2025年8月28日、富山県氷見市のAIを活用したトラフグの陸上養殖について、富山新聞などが報じた。県内初の試みであり、新たな地域ブランド創出を目指す。
富山・氷見でAI駆使のトラフグ陸上養殖が始動
社団J-SCOREは2025年7月9日、富山県氷見市に氷見スマートアクアテック株式会社を設立し、トラフグの陸上養殖事業(※)を正式に始動した。
養殖施設には陸上プラントが導入され、8月27日には稚魚を水槽に入れて飼育を開始。県外の研究機関と連携し、AIを駆使した養殖環境を構築している。
氷見市では「ひみ寒ぶり」や「氷見牛」といった強力な地域ブランドをすでに確立してきたが、今回のプロジェクトはそれに続く「氷見とらふぐ」の確立を狙う。
トラフグは「ふぐの王様」と呼ばれる高級魚であり、繊細な生育管理が求められる。
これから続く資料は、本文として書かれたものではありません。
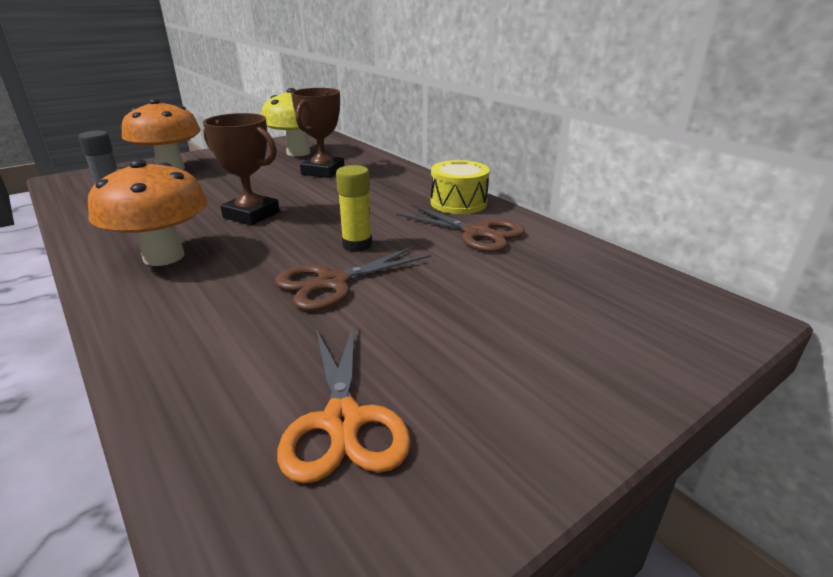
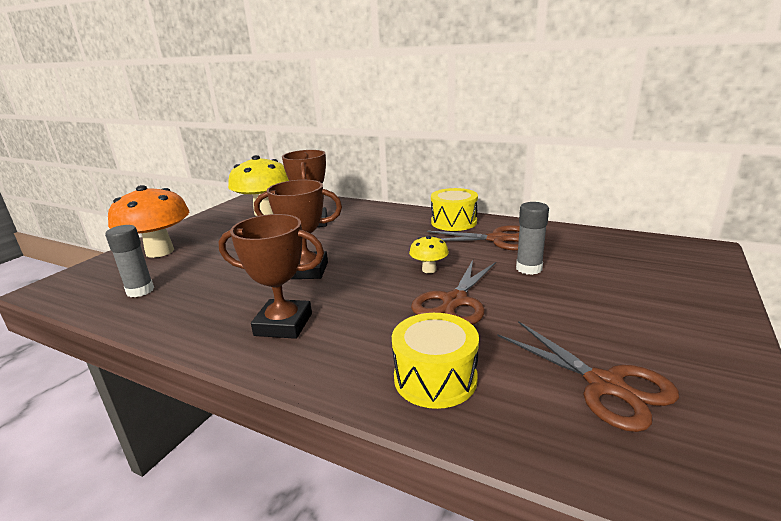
camera: 25 degrees left, 5 degrees down
(164, 257) = (283, 324): orange mushroom -> brown trophy
(202, 348) = (435, 378): none -> yellow drum
(343, 421) = (605, 385): orange scissors -> brown scissors
(357, 245) = (429, 270): yellow glue stick -> yellow mushroom
(461, 273) = (529, 268): none -> grey glue stick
少しの水質変化でも成長に影響し、場合によっては死に至ることもあるため、従来は養殖が難しい魚種とされてきた。
今回の陸上養殖施設では、水槽上部のカメラが24時間稚魚の様子を監視し、水流や温度のデータをAIが解析することで、最適な環境を見出す。これにより、質の高いトラフグの生育を目指すという。
現在はおよそ1000匹の稚魚が育成されており、2026年10月ごろには市内の飲食店や旅館でいち早く提供される予定だ。
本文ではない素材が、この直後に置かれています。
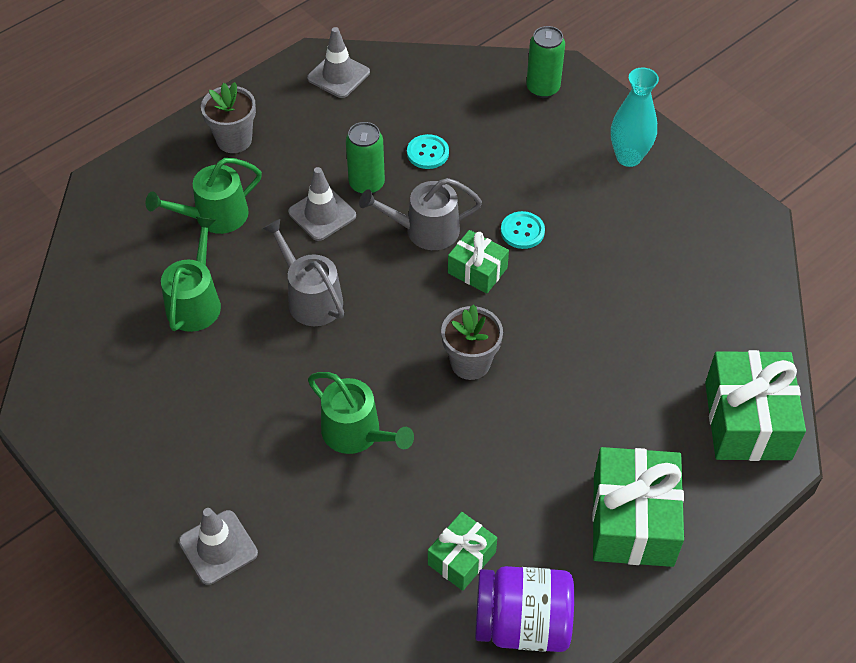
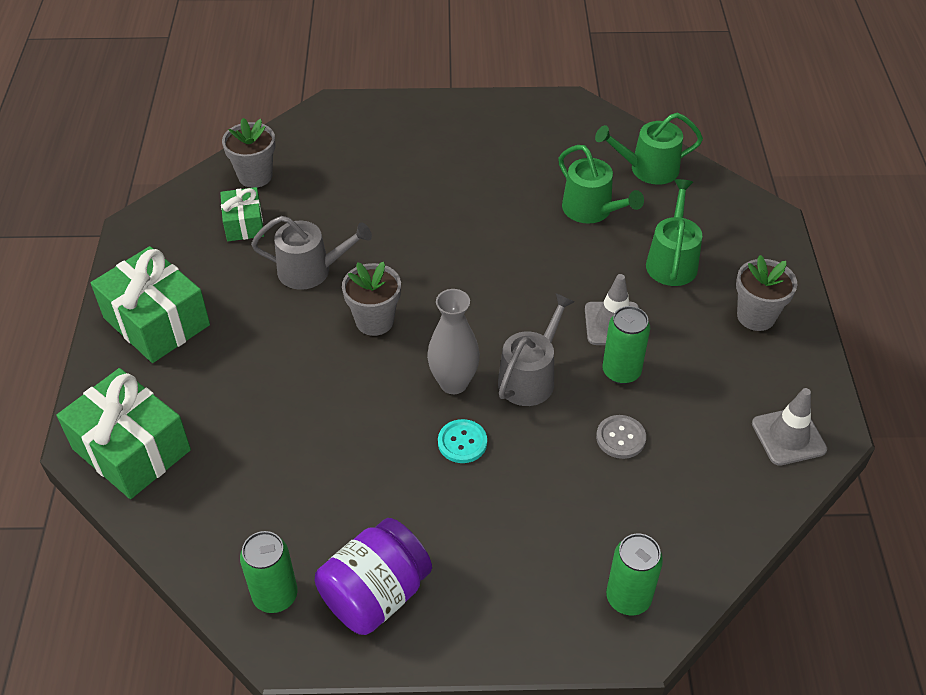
camera: 130 degrees right, 5 degrees down
(218, 547) = (384, 131): grey traffic cone -> none
(311, 298) = (531, 270): grey watering can -> grey watering can (311, 270)
(356, 433) = (389, 229): green watering can -> green watering can (648, 169)
(390, 609) = (255, 176): none -> grey flower pot
(427, 153) = (620, 438): turquoise button -> grey button
(477, 270) = (453, 383): green gift -> grey vase
(522, 623) = (172, 224): purple jar -> purple jar (375, 594)
(628, 157) = (465, 598): turquoise vase -> none
(736, 246) = (275, 595): none -> green can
氷見スマートアクアテックの竹内晃一工場長は「地域の皆さんにまずは愛されて、氷見と言えばトラフグというそういう風になっていけるとうれしい」と期待している。
※陸上養殖事業:海や川ではなく、人工的に設けた水槽や施設で魚介類を育てる方式。病気リスクや外的環境の影響を抑えられる利点がある一方、電力や維持管理コストが高い点が課題とされる。
新ブランド創出で地域経済に波及効果 持続性や競争力が焦点に
AIによる養殖技術の導入は、地域経済に多面的な影響を与えると考えられる。
まず、新たな雇用が創出される可能性がある。山あいの施設で継続的な管理や流通業務が発生することは、若年層の就労機会にもつながるだろう。
また、観光資源としての効果も期待される。高級魚ブランドを背景にした飲食体験は、氷見市を訪れる動機を強め、地域全体の集客力を底上げする要素となり得る。
一方でデメリットも無視できない。
トラフグは環境変化に極めて敏感であるため、AIシステムの誤作動や停電などのトラブルが生産リスクに直結する。
陸上養殖の構造的な課題としては、電力コストの高さも重くのしかかるだろう。特に再生可能エネルギー導入や省エネ設計が不十分であれば、長期的な収益性を損ねる恐れがある。
また、ブランド化の道程には市場競争の厳しさも待ち受けていると予測できる。既存の高級魚ブランドとの差別化が果たせなければ、単なる話題性に留まる危険性がある。
それでも、氷見市が「寒ぶり」「牛」に続き、トラフグを加えることで地域ブランドの多様化を図る意義は大きい。AIが支える持続的な水産業の実証事例として、全国の自治体から注目を集める可能性は高いだろう。
市場競争や気候変動に適応し、持続性をどう確保するかが、この取り組みの成否を決める最大の焦点になりそうだ。